**EXERCISE INSTRUCTIONS**
1. Say whether each statement below agrees with the used-laptop post, answering yes or no and quoting the deciding words of the post. (a) The writer already owns a laptop. (b) Michelle Murrain agreed to the blog dialogue. (c) The note was sent a week before it was posted.
2. Please answer these questions from the used-laptop post.
(a) Which two operating systems does the note name for the laptop?
(b) What does the writer call the extra cost of a new laptop with Windows installed?
(c) Who gave permission for the note to be posted?
3. Extend the used-laptop post with a few more sentences, starting after its final sentence.

*** Opening of EXCERPT TO READ ***

New-to-you laptop: best for churches or non-profits, part 1
I sent the following note to technology and religion blogger Michelle Murrain two days ago, and post it here with her permission.
Michelle –
I have an idea for tag-team blogging if you’re game. I can’t think of anyone else I know who’s qualified (because I’m not, except as a guinea pig.)
What, not so hypothetically, would be a good model or specification of used laptop to take an installation of Ubuntu or [the lighter] Xubuntu [Linux operating system] suitable for the director of a small, cash-strapped non-profit or the minister of small cash-strapped church. You know: the band between helplessly old but “old enough” to be bought at a small cost or given away.
And then what do you install on it if the user is tech-inexperienced? What features are non-negotiable? (I have opinions.)
Might you be game for a blog dialogue? Or do you have a ready-made resource you’ve written or know of?
Take care,
Scott Wells
She’s agreed, and we’ll link back and forth. Is this of interest of you, dear readers? I have a bit of a vested interest here: I have no laptop, but think one will help me in coming days. I don’t have the cash to buy a new one, and think that reusing electronics is the right ecological and economic move. Plus, I would want to install Linux on it anyway, so I would rather avoid the “Microsoft tax” of getting a new laptop with a Windows package installed. (There are ways around it.)

*** Close of EXCERPT TO READ ***
*** Opening of DATASET EXCERPTS ***

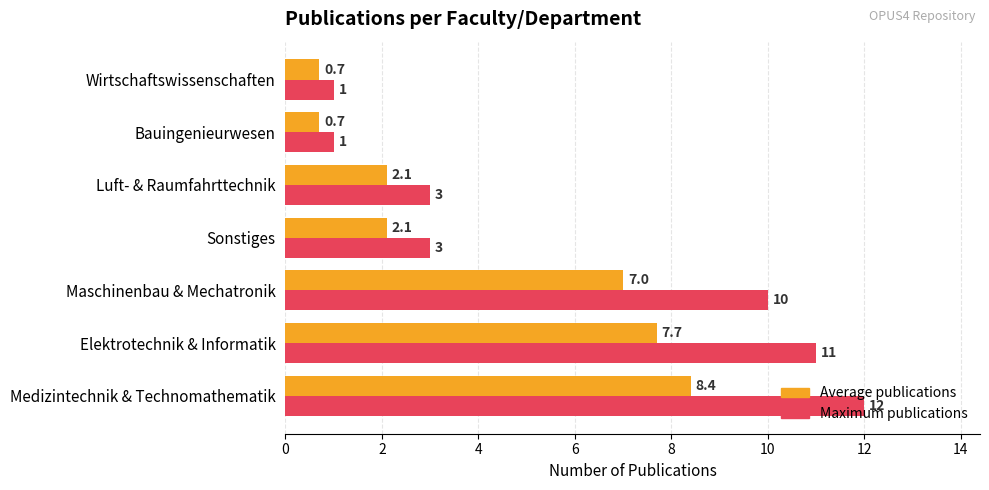

Rank the series by their average value, from highest to lowest.

Maximum publications, Average publications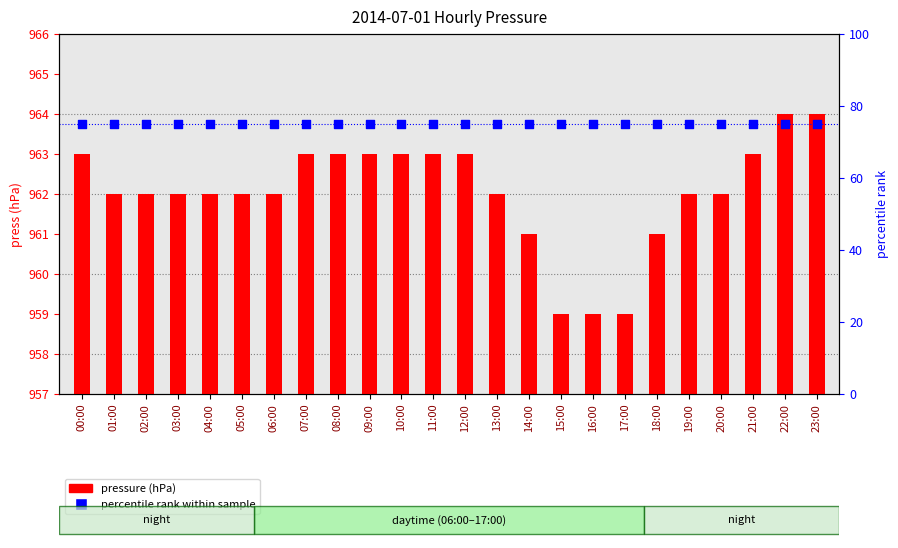

What are all the series names shown in the legend?

pressure (hPa), percentile rank within sample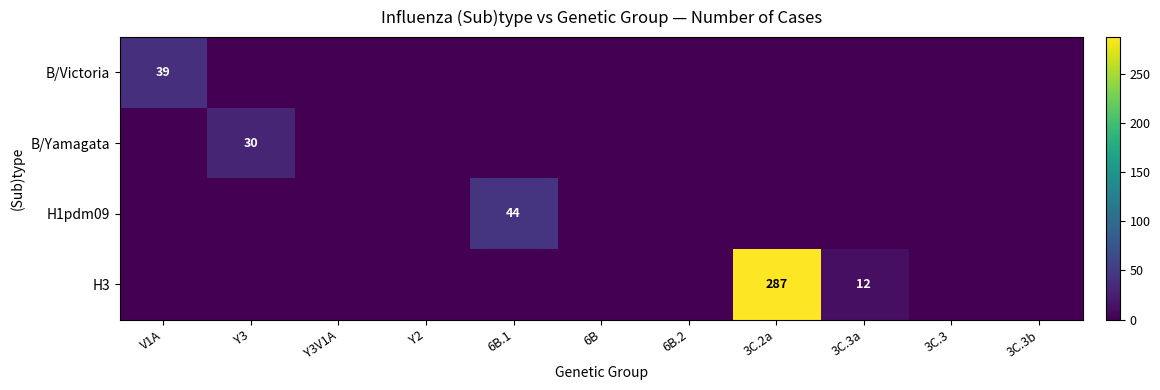

At how many categories does at least one series exceed 81?

1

*** Close of DATASET EXCERPTS ***

**EXPECTED RESULTS**
1.
(a) No: "I have no laptop"
(b) Yes: "She’s agreed"
(c) No: "two days ago"

2.
(a) Ubuntu and Xubuntu
(b) The "Microsoft tax"
(c) Michelle Murrain

3.
Later. The reply: part 2


19 October 2006 at 12:52 am
New-to-you laptop: best for churches or non-profits, part 2…
Scott Wells and I are doing tag-team blogging this week, the topic: how well can a used laptop work to run an operating system like Ubuntu, or it’s lighter cousin, XUbuntu. Scott’s basic question (part 1) is posted on his blog today. Basically, the q…
19 October 2006 at 1:11 am
My sister had an OLD OLD compaq presario 1245 or something (hmm 160 MB ram, 400mhz processor (or so), a few gigabytes harddrive) that worked pretty well on Ubuntu Hoary.
Of course…I think it’s finally dead.
And it worked well with the wireless card I got for it.
3 years ago it was very old but it served her well for a year in grad school. It was running win98 tho..until I got my hands on it!
I got it free from an online friend.
Good luck with the quest.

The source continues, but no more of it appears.